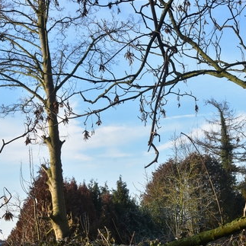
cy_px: 150
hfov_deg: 19.1
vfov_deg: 19.3
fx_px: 724
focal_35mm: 90
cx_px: 193
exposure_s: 1/125
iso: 200
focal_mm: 38
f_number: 11
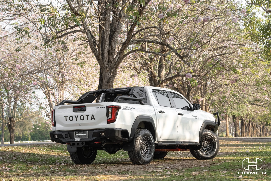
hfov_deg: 23.4
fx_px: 655
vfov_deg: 15.7
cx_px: 136
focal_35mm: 87
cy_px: 90
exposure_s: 1/100
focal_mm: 87
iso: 160
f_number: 7.1
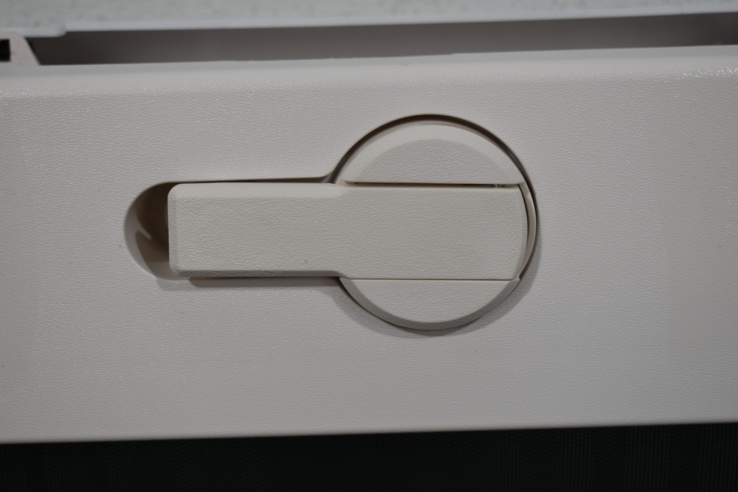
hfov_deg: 35.1
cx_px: 369
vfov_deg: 23.8
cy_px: 246
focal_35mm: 57
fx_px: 1168
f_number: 5.6
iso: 200
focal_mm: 38
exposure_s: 1/125
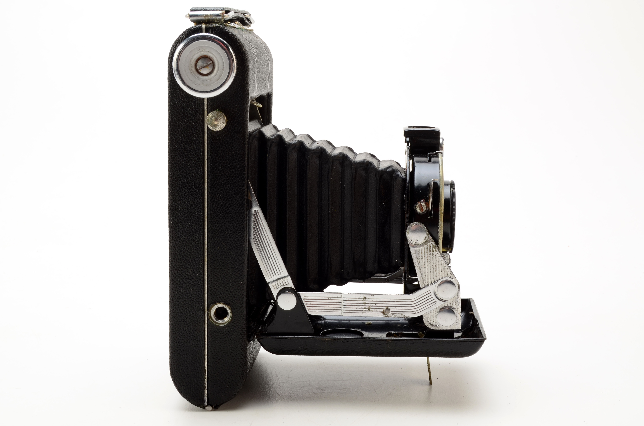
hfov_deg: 37.9
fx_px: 937
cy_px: 213
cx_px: 322
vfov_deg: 25.6
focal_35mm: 52
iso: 100
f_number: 18
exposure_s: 1/160
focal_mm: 35
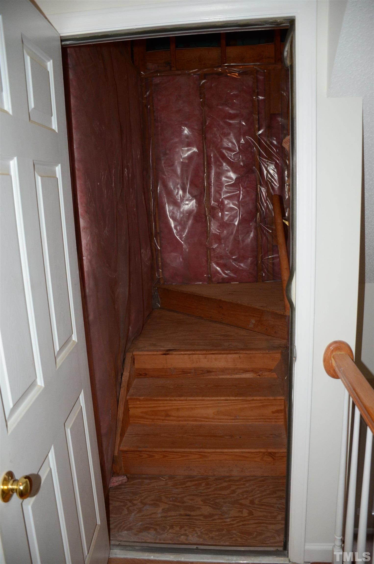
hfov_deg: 47.7
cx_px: 187
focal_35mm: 27
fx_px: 423
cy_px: 282
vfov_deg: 67.5
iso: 1000
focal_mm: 18
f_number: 3.5
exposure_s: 1/250
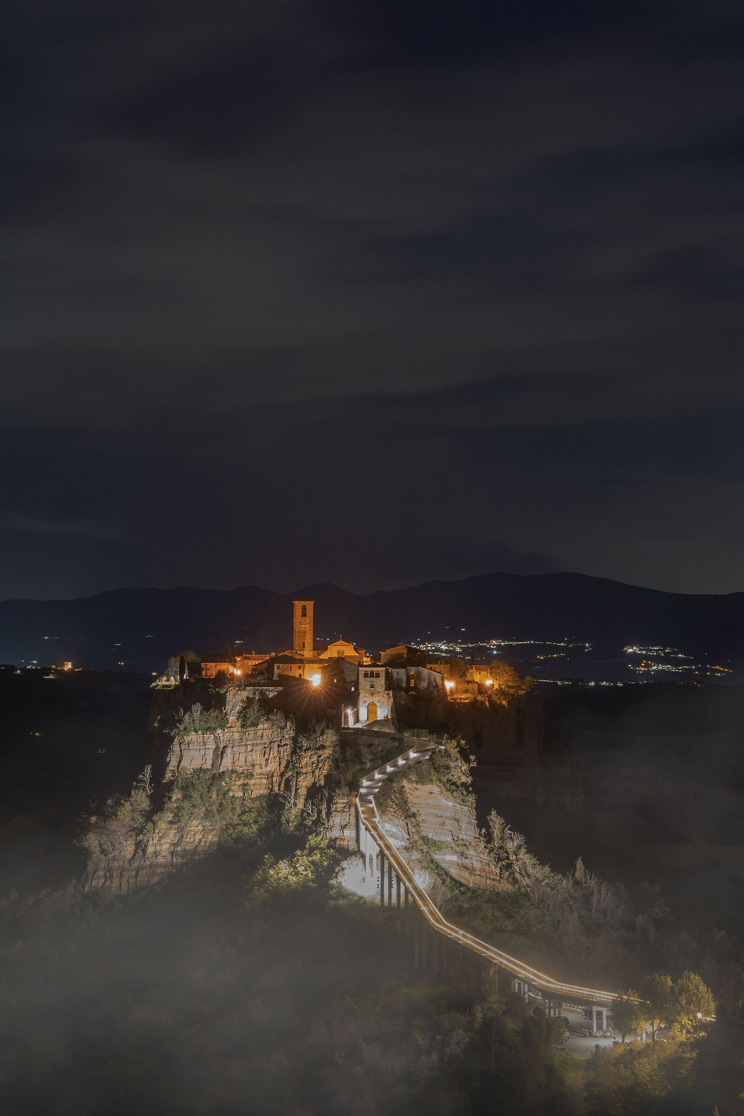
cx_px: 372
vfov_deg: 28.8
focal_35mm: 70
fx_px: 2170
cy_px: 558
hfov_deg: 19.5
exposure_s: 25
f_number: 6.3
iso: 1250
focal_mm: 70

Task instructions ▸ Return, exactly as they stand, all of the lines above, but not the pictures.

Written reply ▸
cy_px: 150
hfov_deg: 19.1
vfov_deg: 19.3
fx_px: 724
focal_35mm: 90
cx_px: 193
exposure_s: 1/125
iso: 200
focal_mm: 38
f_number: 11
hfov_deg: 23.4
fx_px: 655
vfov_deg: 15.7
cx_px: 136
focal_35mm: 87
cy_px: 90
exposure_s: 1/100
focal_mm: 87
iso: 160
f_number: 7.1
hfov_deg: 35.1
cx_px: 369
vfov_deg: 23.8
cy_px: 246
focal_35mm: 57
fx_px: 1168
f_number: 5.6
iso: 200
focal_mm: 38
exposure_s: 1/125
hfov_deg: 37.9
fx_px: 937
cy_px: 213
cx_px: 322
vfov_deg: 25.6
focal_35mm: 52
iso: 100
f_number: 18
exposure_s: 1/160
focal_mm: 35
hfov_deg: 47.7
cx_px: 187
focal_35mm: 27
fx_px: 423
cy_px: 282
vfov_deg: 67.5
iso: 1000
focal_mm: 18
f_number: 3.5
exposure_s: 1/250
cx_px: 372
vfov_deg: 28.8
focal_35mm: 70
fx_px: 2170
cy_px: 558
hfov_deg: 19.5
exposure_s: 25
f_number: 6.3
iso: 1250
focal_mm: 70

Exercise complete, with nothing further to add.